REQUEST:
Return every line of the listing below unchanged, and leave out the pictures.

___ RECORDED DATA

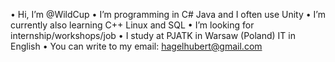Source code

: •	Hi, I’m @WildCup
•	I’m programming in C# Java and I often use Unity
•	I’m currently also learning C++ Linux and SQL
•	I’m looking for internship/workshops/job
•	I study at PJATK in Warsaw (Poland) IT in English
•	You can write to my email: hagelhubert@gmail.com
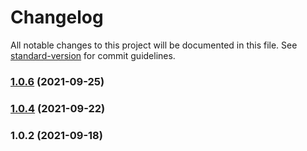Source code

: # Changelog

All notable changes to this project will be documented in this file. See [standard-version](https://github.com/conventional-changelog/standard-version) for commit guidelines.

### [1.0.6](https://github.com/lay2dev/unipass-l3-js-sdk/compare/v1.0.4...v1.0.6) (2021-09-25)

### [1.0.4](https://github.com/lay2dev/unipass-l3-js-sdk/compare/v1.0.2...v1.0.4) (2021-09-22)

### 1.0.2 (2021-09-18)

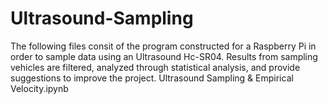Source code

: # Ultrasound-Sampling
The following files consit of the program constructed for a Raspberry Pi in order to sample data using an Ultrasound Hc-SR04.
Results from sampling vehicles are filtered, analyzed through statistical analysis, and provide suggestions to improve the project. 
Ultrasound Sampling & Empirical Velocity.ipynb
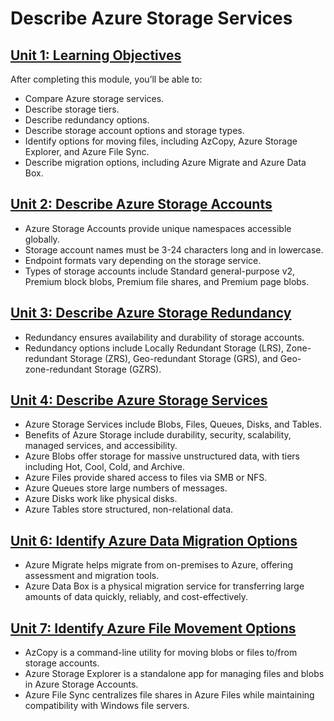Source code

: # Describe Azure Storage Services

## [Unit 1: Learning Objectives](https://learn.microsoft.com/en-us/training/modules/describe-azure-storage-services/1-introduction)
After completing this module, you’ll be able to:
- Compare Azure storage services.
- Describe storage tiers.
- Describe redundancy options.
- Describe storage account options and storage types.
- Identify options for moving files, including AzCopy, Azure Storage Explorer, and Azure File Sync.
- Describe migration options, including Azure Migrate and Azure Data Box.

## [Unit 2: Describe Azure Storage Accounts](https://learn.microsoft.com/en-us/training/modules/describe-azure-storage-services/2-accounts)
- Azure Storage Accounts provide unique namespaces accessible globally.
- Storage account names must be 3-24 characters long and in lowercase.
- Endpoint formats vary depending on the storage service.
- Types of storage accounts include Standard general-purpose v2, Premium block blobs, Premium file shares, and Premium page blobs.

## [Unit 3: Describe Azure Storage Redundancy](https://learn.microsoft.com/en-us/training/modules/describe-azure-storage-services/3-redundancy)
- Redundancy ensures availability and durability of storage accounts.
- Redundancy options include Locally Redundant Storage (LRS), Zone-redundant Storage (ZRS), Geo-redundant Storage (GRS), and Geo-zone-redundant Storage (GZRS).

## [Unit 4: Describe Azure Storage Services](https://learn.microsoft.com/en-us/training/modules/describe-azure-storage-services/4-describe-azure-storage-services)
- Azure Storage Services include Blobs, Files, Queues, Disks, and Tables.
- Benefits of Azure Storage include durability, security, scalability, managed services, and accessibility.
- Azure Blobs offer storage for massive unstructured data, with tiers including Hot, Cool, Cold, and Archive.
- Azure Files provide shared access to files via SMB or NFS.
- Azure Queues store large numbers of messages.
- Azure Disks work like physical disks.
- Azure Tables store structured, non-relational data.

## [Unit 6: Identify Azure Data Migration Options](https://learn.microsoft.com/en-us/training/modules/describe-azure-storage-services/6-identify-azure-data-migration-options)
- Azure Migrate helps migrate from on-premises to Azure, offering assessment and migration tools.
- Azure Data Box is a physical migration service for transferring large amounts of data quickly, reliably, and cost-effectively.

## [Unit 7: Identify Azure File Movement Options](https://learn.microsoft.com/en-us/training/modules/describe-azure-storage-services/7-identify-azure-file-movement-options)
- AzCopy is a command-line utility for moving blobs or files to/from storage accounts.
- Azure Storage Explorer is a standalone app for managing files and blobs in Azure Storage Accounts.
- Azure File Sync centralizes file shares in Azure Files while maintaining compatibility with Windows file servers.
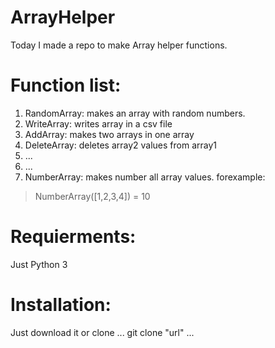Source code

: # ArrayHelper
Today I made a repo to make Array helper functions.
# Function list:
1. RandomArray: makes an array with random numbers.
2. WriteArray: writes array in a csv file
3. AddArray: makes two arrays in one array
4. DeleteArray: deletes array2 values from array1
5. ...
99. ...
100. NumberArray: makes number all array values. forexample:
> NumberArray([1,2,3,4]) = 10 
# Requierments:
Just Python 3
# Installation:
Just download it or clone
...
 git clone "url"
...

______

FINAL ANSWER:
Source code

: •	Hi, I’m @WildCup
•	I’m programming in C# Java and I often use Unity
•	I’m currently also learning C++ Linux and SQL
•	I’m looking for internship/workshops/job
•	I study at PJATK in Warsaw (Poland) IT in English
•	You can write to my email: hagelhubert@gmail.com
Source code

: # Changelog

All notable changes to this project will be documented in this file. See [standard-version](https://github.com/conventional-changelog/standard-version) for commit guidelines.

### [1.0.6](https://github.com/lay2dev/unipass-l3-js-sdk/compare/v1.0.4...v1.0.6) (2021-09-25)

### [1.0.4](https://github.com/lay2dev/unipass-l3-js-sdk/compare/v1.0.2...v1.0.4) (2021-09-22)

### 1.0.2 (2021-09-18)

Source code

: # Ultrasound-Sampling
The following files consit of the program constructed for a Raspberry Pi in order to sample data using an Ultrasound Hc-SR04.
Results from sampling vehicles are filtered, analyzed through statistical analysis, and provide suggestions to improve the project. 
Ultrasound Sampling & Empirical Velocity.ipynb
Source code

: # Describe Azure Storage Services

## [Unit 1: Learning Objectives](https://learn.microsoft.com/en-us/training/modules/describe-azure-storage-services/1-introduction)
After completing this module, you’ll be able to:
- Compare Azure storage services.
- Describe storage tiers.
- Describe redundancy options.
- Describe storage account options and storage types.
- Identify options for moving files, including AzCopy, Azure Storage Explorer, and Azure File Sync.
- Describe migration options, including Azure Migrate and Azure Data Box.

## [Unit 2: Describe Azure Storage Accounts](https://learn.microsoft.com/en-us/training/modules/describe-azure-storage-services/2-accounts)
- Azure Storage Accounts provide unique namespaces accessible globally.
- Storage account names must be 3-24 characters long and in lowercase.
- Endpoint formats vary depending on the storage service.
- Types of storage accounts include Standard general-purpose v2, Premium block blobs, Premium file shares, and Premium page blobs.

## [Unit 3: Describe Azure Storage Redundancy](https://learn.microsoft.com/en-us/training/modules/describe-azure-storage-services/3-redundancy)
- Redundancy ensures availability and durability of storage accounts.
- Redundancy options include Locally Redundant Storage (LRS), Zone-redundant Storage (ZRS), Geo-redundant Storage (GRS), and Geo-zone-redundant Storage (GZRS).

## [Unit 4: Describe Azure Storage Services](https://learn.microsoft.com/en-us/training/modules/describe-azure-storage-services/4-describe-azure-storage-services)
- Azure Storage Services include Blobs, Files, Queues, Disks, and Tables.
- Benefits of Azure Storage include durability, security, scalability, managed services, and accessibility.
- Azure Blobs offer storage for massive unstructured data, with tiers including Hot, Cool, Cold, and Archive.
- Azure Files provide shared access to files via SMB or NFS.
- Azure Queues store large numbers of messages.
- Azure Disks work like physical disks.
- Azure Tables store structured, non-relational data.

## [Unit 6: Identify Azure Data Migration Options](https://learn.microsoft.com/en-us/training/modules/describe-azure-storage-services/6-identify-azure-data-migration-options)
- Azure Migrate helps migrate from on-premises to Azure, offering assessment and migration tools.
- Azure Data Box is a physical migration service for transferring large amounts of data quickly, reliably, and cost-effectively.

## [Unit 7: Identify Azure File Movement Options](https://learn.microsoft.com/en-us/training/modules/describe-azure-storage-services/7-identify-azure-file-movement-options)
- AzCopy is a command-line utility for moving blobs or files to/from storage accounts.
- Azure Storage Explorer is a standalone app for managing files and blobs in Azure Storage Accounts.
- Azure File Sync centralizes file shares in Azure Files while maintaining compatibility with Windows file servers.
Source code

: # ArrayHelper
Today I made a repo to make Array helper functions.
# Function list:
1. RandomArray: makes an array with random numbers.
2. WriteArray: writes array in a csv file
3. AddArray: makes two arrays in one array
4. DeleteArray: deletes array2 values from array1
5. ...
99. ...
100. NumberArray: makes number all array values. forexample:
> NumberArray([1,2,3,4]) = 10 
# Requierments:
Just Python 3
# Installation:
Just download it or clone
...
 git clone "url"
...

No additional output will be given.